[Stored data entries]

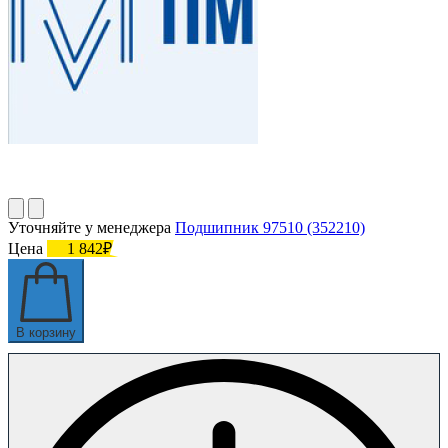
Уточняйте у менеджера
Подшипник 97510 (352210)
Цена
1 842₽
В корзину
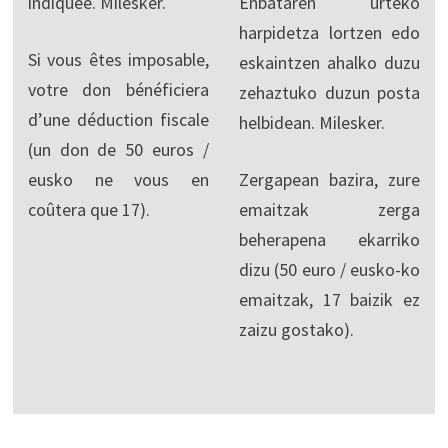
indiquée. Milesker.
Enbataren urteko
harpidetza lortzen edo
Si vous êtes imposable,
eskaintzen ahalko duzu
votre don bénéficiera
zehaztuko duzun posta
d’une déduction fiscale
helbidean. Milesker.
(un don de 50 euros /
eusko ne vous en
Zergapean bazira, zure
coûtera que 17).
emaitzak zerga
beherapena ekarriko
dizu (50 euro / eusko-ko
emaitzak, 17 baizik ez
zaizu gostako).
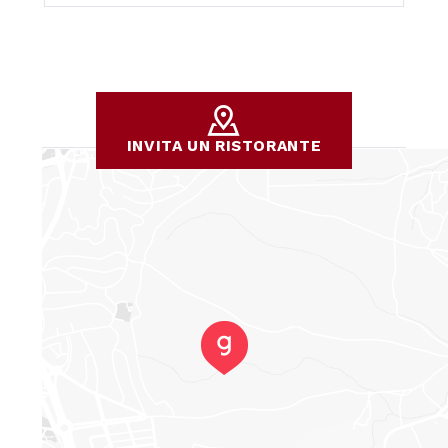
INVITA UN RISTORANTE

PROBLEM DETAILS: Where a line of the data contains "emaitzak", include it in the tally, and answer with the tally alone.

ANSWER TO THIS EXERCISE: 2